- [Instructions for the task]: Please print the entries below exactly, from the line with "Source code" through the line with "- addListener(event, listener)", including both of those lines and leaving out all others.

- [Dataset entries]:
+===+

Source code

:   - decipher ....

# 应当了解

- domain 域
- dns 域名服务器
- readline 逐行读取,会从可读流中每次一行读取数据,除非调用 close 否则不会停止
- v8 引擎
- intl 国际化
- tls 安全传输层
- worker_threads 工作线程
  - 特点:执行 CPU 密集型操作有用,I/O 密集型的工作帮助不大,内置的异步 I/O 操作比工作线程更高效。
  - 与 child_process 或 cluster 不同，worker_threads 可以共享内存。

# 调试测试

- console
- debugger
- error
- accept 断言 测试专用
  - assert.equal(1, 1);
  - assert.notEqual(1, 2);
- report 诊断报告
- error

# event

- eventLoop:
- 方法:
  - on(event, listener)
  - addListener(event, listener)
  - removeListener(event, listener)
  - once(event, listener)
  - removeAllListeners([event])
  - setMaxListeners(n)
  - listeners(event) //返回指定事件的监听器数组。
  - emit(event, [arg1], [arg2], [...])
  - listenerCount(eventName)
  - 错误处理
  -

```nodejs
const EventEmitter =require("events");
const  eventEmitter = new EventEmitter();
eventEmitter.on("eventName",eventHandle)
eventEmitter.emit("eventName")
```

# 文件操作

+===+

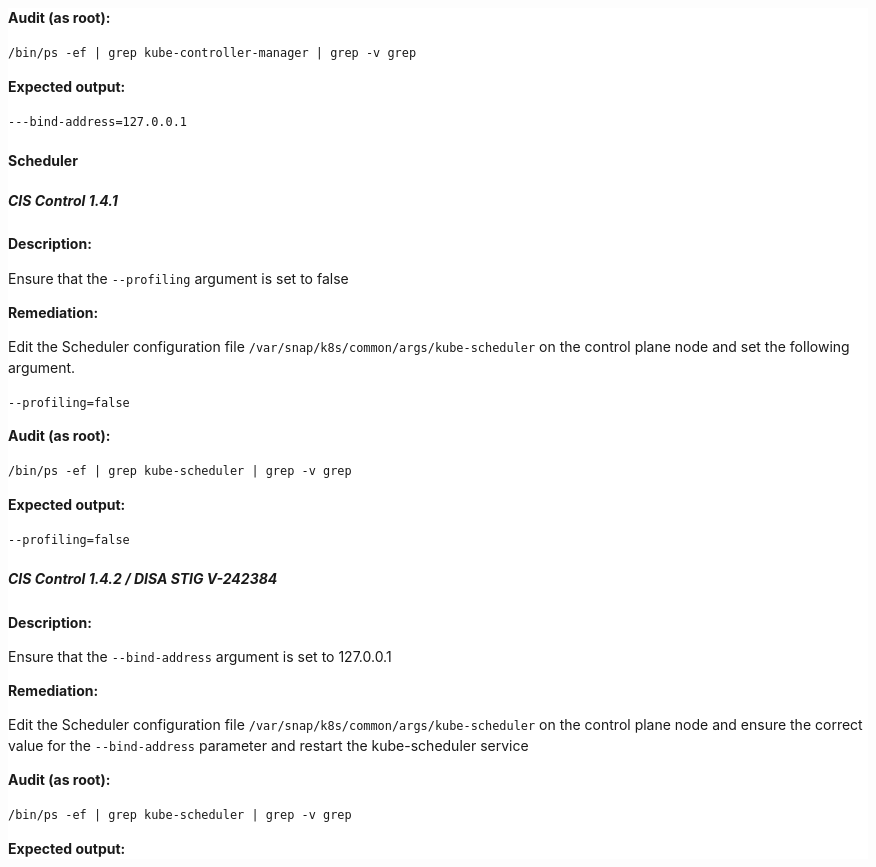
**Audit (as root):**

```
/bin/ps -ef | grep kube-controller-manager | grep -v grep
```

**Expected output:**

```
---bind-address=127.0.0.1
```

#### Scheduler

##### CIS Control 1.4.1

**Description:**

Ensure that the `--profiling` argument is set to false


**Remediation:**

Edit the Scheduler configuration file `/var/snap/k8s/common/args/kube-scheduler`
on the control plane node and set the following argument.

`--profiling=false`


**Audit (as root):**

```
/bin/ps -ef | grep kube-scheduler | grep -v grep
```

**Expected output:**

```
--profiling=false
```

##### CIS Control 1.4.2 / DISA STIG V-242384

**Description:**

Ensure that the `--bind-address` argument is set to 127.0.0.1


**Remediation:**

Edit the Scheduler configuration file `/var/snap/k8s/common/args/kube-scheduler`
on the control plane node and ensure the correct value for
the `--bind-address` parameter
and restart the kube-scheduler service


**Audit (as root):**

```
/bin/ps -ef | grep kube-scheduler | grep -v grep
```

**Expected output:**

+===+

- [Result of this task]:
Source code

:   - decipher ....

# 应当了解

- domain 域
- dns 域名服务器
- readline 逐行读取,会从可读流中每次一行读取数据,除非调用 close 否则不会停止
- v8 引擎
- intl 国际化
- tls 安全传输层
- worker_threads 工作线程
  - 特点:执行 CPU 密集型操作有用,I/O 密集型的工作帮助不大,内置的异步 I/O 操作比工作线程更高效。
  - 与 child_process 或 cluster 不同，worker_threads 可以共享内存。

# 调试测试

- console
- debugger
- error
- accept 断言 测试专用
  - assert.equal(1, 1);
  - assert.notEqual(1, 2);
- report 诊断报告
- error

# event

- eventLoop:
- 方法:
  - on(event, listener)
  - addListener(event, listener)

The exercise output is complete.